1. A method for producing an electret filter in which fluorine-containing particles substantially free of metal and metal oxide are adhered to a carrier,
   The fluorine-containing particles are made of a fluorine-containing polymer obtained from a monomer component containing a fluorine-containing polycyclic compound, or a fluorine-containing olefin or a (meth) acrylate having a fluorine-containing side chain, and the fluorine-containing polymer and the fluorine The containing polycyclic compound does not generate a fluorine telomer having 8 or more carbon atoms and all hydrogens substituted by carbon by hydrolysis,
   The melting point or glass transition temperature of the fluorine-containing particles is 40 ° C. or higher,
   A method for producing an electret filter, comprising a step of attaching the fluorine-containing particles to the carrier using a liquid phase or a gas phase in which the fluorine-containing particles are dispersed.

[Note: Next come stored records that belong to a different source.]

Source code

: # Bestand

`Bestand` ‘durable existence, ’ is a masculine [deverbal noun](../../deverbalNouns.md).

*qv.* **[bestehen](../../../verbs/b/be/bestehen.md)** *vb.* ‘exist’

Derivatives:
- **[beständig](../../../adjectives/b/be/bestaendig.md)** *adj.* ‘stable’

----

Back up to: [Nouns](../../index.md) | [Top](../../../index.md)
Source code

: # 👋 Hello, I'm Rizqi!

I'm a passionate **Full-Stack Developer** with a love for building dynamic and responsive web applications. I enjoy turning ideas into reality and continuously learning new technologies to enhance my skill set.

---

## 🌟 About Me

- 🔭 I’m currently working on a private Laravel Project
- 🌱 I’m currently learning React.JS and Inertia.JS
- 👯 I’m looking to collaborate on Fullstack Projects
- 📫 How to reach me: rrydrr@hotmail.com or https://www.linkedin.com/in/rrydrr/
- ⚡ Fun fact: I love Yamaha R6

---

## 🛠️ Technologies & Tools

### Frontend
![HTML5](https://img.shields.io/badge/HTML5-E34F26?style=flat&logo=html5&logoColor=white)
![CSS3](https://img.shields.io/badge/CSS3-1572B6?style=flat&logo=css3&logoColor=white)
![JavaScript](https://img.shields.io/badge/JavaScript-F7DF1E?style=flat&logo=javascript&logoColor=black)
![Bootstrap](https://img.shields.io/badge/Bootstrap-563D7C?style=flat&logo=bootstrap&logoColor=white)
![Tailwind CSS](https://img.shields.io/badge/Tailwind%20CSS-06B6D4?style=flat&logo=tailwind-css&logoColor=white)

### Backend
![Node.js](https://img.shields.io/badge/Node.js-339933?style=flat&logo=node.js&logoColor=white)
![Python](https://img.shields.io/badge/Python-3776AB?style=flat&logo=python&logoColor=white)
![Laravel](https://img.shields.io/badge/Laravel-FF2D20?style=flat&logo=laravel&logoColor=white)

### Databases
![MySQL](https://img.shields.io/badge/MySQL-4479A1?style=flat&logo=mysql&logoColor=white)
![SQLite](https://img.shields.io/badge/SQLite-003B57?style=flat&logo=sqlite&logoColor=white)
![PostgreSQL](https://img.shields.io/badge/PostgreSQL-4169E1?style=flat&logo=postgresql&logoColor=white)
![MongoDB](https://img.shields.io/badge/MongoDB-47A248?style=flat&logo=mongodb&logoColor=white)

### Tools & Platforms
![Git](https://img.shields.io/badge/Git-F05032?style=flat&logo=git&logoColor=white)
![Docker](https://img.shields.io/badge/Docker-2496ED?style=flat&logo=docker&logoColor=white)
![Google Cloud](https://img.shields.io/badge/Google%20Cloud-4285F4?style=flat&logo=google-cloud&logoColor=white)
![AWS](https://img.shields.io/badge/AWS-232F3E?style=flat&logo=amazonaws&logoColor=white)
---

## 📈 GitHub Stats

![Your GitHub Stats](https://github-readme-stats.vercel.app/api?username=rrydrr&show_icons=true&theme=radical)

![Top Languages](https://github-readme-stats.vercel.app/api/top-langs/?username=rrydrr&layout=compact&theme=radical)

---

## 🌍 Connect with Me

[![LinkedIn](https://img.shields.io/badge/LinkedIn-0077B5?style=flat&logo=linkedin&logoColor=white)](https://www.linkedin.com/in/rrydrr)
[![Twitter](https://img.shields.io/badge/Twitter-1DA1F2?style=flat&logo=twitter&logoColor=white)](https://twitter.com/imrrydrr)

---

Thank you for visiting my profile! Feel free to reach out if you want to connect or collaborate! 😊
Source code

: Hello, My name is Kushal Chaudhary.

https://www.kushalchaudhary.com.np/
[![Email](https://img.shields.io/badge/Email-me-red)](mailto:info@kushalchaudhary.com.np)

2. The method for producing an electret filter according to claim 1, wherein the particle diameter of the fluorine-containing particles is 1 nm or more and 500 nm or less.
3. The method for producing an electret filter according to claim 1 or 2, comprising a step of removing and / or inactivating the surfactant from the fluorine-containing particles.
4. The method for producing an electret filter according to any one of claims 1 to 3, comprising a step of producing the carrier by a melt blown method.
5. An electret filter manufactured by the manufacturing method according to any one of claims 1 to 4.